-- Complete the following --
1 – Print everything in the forum thread about "I, Claudius" from "When I was in" down to "being killed in a shocking way.".
2 – In the forum thread about "I, Claudius," condense the paragraph that begins "Claudius's wife Messalina reportedly had orgies" into a shorter version that keeps its main facts.
3 – Resume the forum thread about "I, Claudius" from the point where it stops.
-------- Source extract
Vague "I, Claudius" question

When I was in high school, I took Latin. One of the discussions turned to “I, Claudius” (I think PBS was showing a rerun of it) and my Latin teacher started talking about one of the wives of one of the emperors doing something shocking and then being killed in a shocking way.

When one of my classmates asked what the shocking thing was that she had done and what the shocking way she was killed were, the teacher said that she would “get into trouble” for telling us and that we’d have to read the book (or perhaps watch the movie).

In any case, I had forgotten about that until now, twenty years later.

What emperor’s wife was killed in a shocking way for doing a shocking thing that high schoolers wouldn’t be allowed to hear?

Claudius’s wife Messalina? According to wiki she was killed, but basically I believe she conspired against him and was really promiscuous, prone to orgies, etc.

Claudius’s wife Messalina reportedly had orgies, and at one point had a bet with a prostitute about who could service more men. The prostitute gave up at 25, but Messalina kept on going. Her downfall came when she fell in love with a Roman senator named Silas. She married him in secret, making them both bigimists, and plotted to kill Claudius. One of his servants found out about it, and told Claudius, and both of them were executed.

So there’s a wife who had done something shocking, but she wasn’t killed in a shocking way.

Well, Claudius’ third wife, Messalina, was a serious whore in that series. For her conspiracies against her husband, as well as sluttiness in the first degree, she gets her head chopped off.

Was it her head getting chopped off? Wiki says something about her being stabbed, and I don’t remember how she died in the book “Claudius the God.” The sluttiness was shocking, though. (She made Julia look positively chaste!)

Hmm, I have the books so I should go and look - but I think that Nero had some women killed for promiscuity/adultery by having spears or swords thrust inside their vaginas. That would be a shocking way - though I can’t be sure that it was a wife!
----------------
-------- Supplied entries
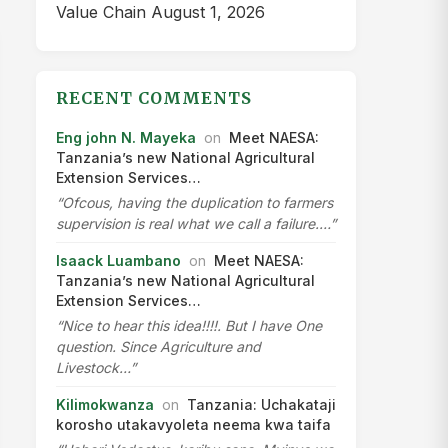
Value Chain
August 1, 2026
RECENT COMMENTS
Eng john N. Mayeka
on
Meet NAESA:
Tanzania’s new National Agricultural
Extension Services…
“Ofcous, having the duplication to farmers
supervision is real what we call a failure.…”
Isaack Luambano
on
Meet NAESA:
Tanzania’s new National Agricultural
Extension Services…
“Nice to hear this idea!!!!. But I have One
question. Since Agriculture and
Livestock…”
Kilimokwanza
on
Tanzania: Uchakataji
korosho utakavyoleta neema kwa taifa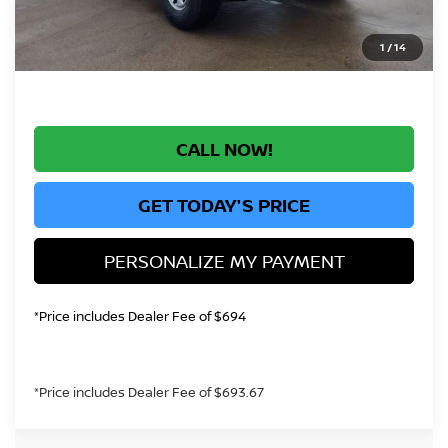
*Greeley Price:
$33,289
1
/
14
CALL NOW!
GET TODAY'S PRICE
PERSONALIZE MY PAYMENT
*Price includes Dealer Fee of $694
*Price includes Dealer Fee of $693.67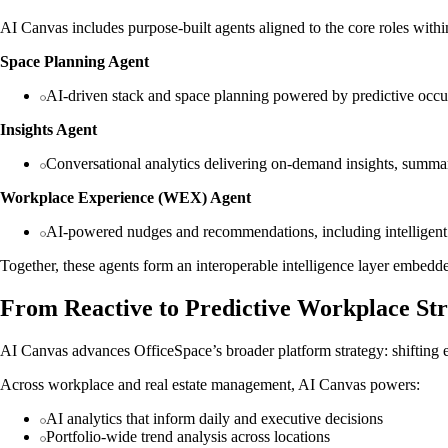
AI Canvas includes purpose-built agents aligned to the core roles with
Space Planning Agent
AI-driven stack and space planning powered by predictive occup
Insights Agent
Conversational analytics delivering on-demand insights, summar
Workplace Experience (WEX) Agent
AI-powered nudges and recommendations, including intelligent
Together, these agents form an interoperable intelligence layer embedd
From Reactive to Predictive Workplace St
AI Canvas advances OfficeSpace’s broader platform strategy: shifting ent
Across workplace and real estate management, AI Canvas powers:
AI analytics that inform daily and executive decisions
Portfolio-wide trend analysis across locations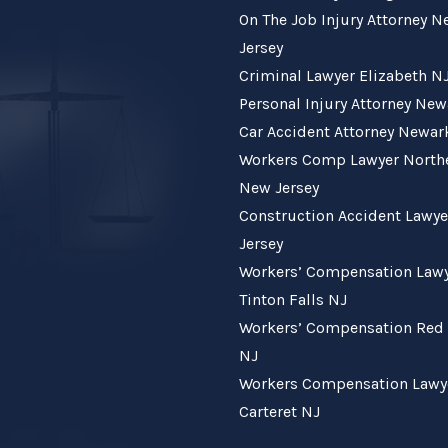
On The Job Injury Attorney 
Jersey
Criminal Lawyer Elizabeth N
Personal Injury Attorney Ne
Car Accident Attorney Newar
Workers Comp Lawyer North
New Jersey
Construction Accident Lawy
Jersey
Workers’ Compensation Law
Tinton Falls NJ
Workers’ Compensation Red
NJ
Workers Compensation Lawy
Carteret NJ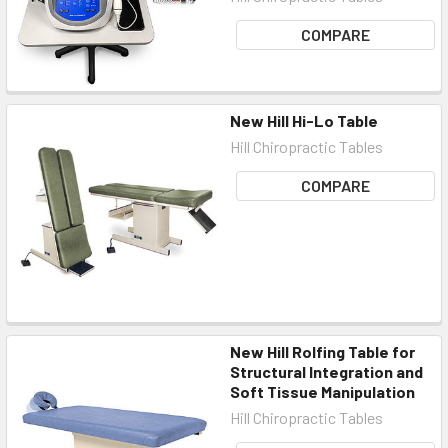
COMPARE
New Hill Hi-Lo Table
Hill Chiropractic Tables
COMPARE
New Hill Rolfing Table for
Structural Integration and
Soft Tissue Manipulation
Hill Chiropractic Tables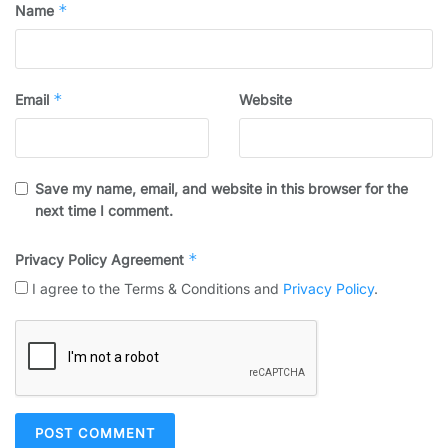
*
Name
*
Email
Website
Save my name, email, and website in this browser for the
next time I comment.
*
Privacy Policy Agreement
I agree to the Terms & Conditions and
Privacy Policy
.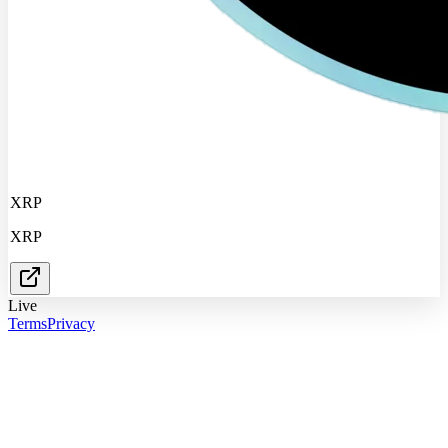
XRP
XRP
Live
Terms
Privacy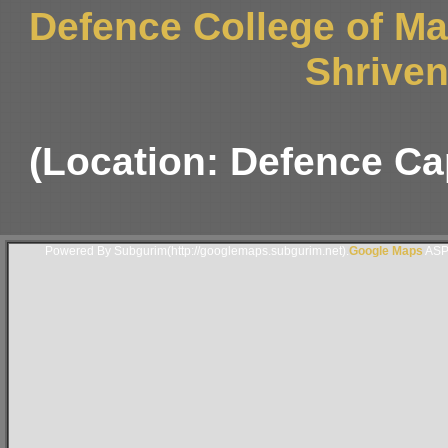
Defence College of M
Shriven
(Location: Defence Ca
Powered By Subgurim(http://googlemaps.subgurim.net).
Google Maps
ASP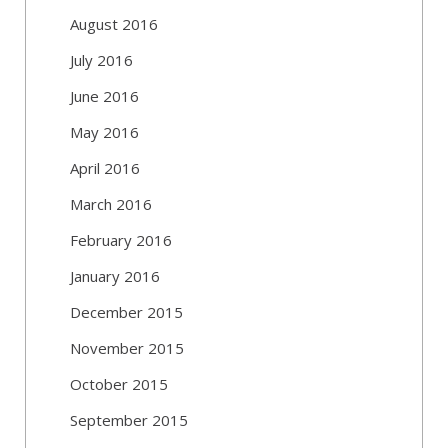
August 2016
July 2016
June 2016
May 2016
April 2016
March 2016
February 2016
January 2016
December 2015
November 2015
October 2015
September 2015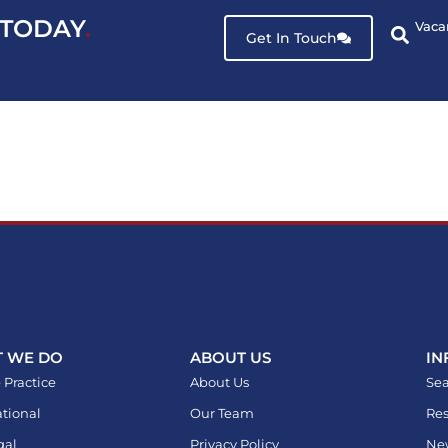
 TODAY
.
Vaca
Get In Touch
 WE DO
ABOUT US
IN
 Practice
About Us
Sea
ational
Our Team
Res
gal
Privacy Policy
Ne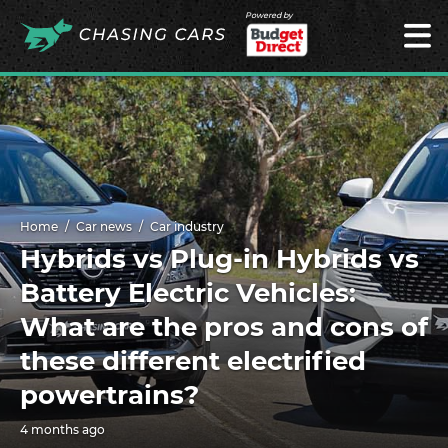
Powered by
Home
Car news
Car industry
Hybrids vs Plug-in Hybrids vs
Battery Electric Vehicles:
What are the pros and cons of
these different electrified
powertrains?
4 months ago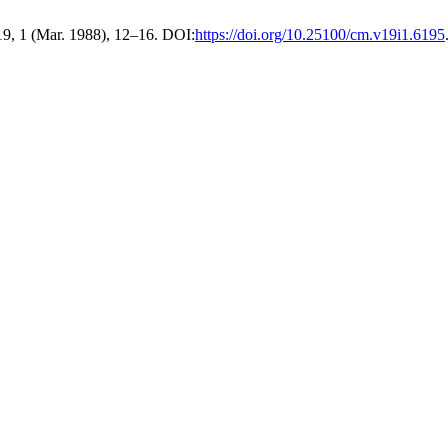
19, 1 (Mar. 1988), 12–16. DOI:
https://doi.org/10.25100/cm.v19i1.6195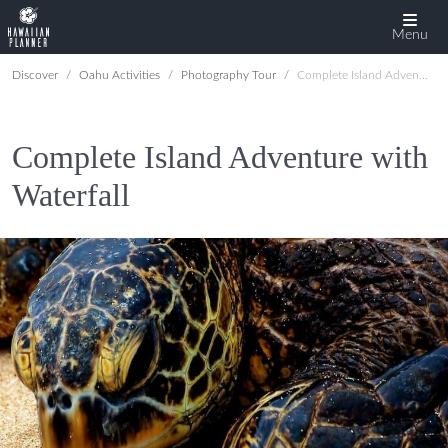
Menu
Discover
Oahu Activities
Photography Tour
Complete Island Adventure with Waterfall
Complete Island Adventure with
Waterfall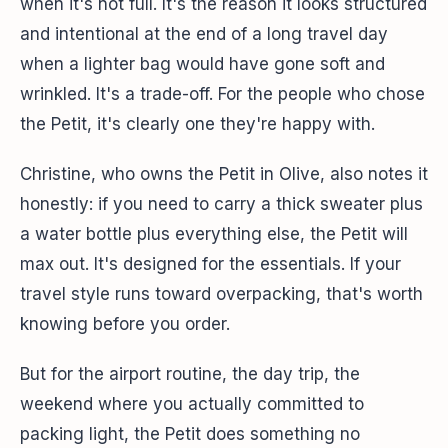
when it's not full. It's the reason it looks structured
and intentional at the end of a long travel day
when a lighter bag would have gone soft and
wrinkled. It's a trade-off. For the people who chose
the Petit, it's clearly one they're happy with.
Christine, who owns the Petit in Olive, also notes it
honestly: if you need to carry a thick sweater plus
a water bottle plus everything else, the Petit will
max out. It's designed for the essentials. If your
travel style runs toward overpacking, that's worth
knowing before you order.
But for the airport routine, the day trip, the
weekend where you actually committed to
packing light, the Petit does something no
----------------
-- Your responses --
1 –
When I was in high school, I took Latin. One of the discussions turned to “I, Claudius” (I think PBS was showing a rerun of it) and my Latin teacher started talking about one of the wives of one of the emperors doing something shocking and then being killed in a shocking way.

2 – Messalina, Claudius's wife, reportedly held orgies and once bet a prostitute over who could service more men. The prostitute stopped at 25, but Messalina kept going. She fell in love with a Roman senator named Silas, secretly married him so that both became bigamists, and plotted to kill Claudius. One of Claudius's servants discovered the plot and told him, and both were executed.

3 –
She’s decapitated. We see it from her (well, her head’s) point of view.

It’s been a while since I read I, Claudius, a wonderful book, but I do remember the book ends with Claudius becoming emperor. So it could not have been his wife, at least not at the time he was emperor.

Could it have been a daughter? I remember reading that the/a daughter of Augustus Caesar was such a slut that she had a bed set up in a main square and took on all comers (no pun intended). She was his favorite, but her behavior was so over the top even for Rome that he was obliged to have her executed. Or so the story went.

Messalina’s fall is in the book Claudius the God, but both novels were made into the BBC miniseries I Claudius.

Julia, Augustus’ Daughter, was allegedly a slut (and was in the novels/miniseries), but Messalina was allegedly a slut of epic proportions. She was the one who was executed. (Julia was sent away)

It could also be Drusilla. She was Calligula’s sister. In the movie, when he decided he was the god Jupiter, he decided she was Juno and married and impregnated her. He then cut the baby out of her womb and ate it. That would be a shocking thing (marrying your brother), and dying in a shocking way.

My guess would be not Messalina, but Caligula’s sister/wife (was it Drusilla?) who, um, died badly.

On edit: Captain Amazing beat me to it. And with a more graphic explanation, too.

Julia. I think she’s the one I was thinking of. Augustus’ daughter, yes?

But now that I read the last few new posts above, yes, I think it was Drusilla.

Yup. She’s the one who was sent away to a deserted island as punishment. (Augustus couldn’t bear to have her killed. But he couldn’t keep her around either.)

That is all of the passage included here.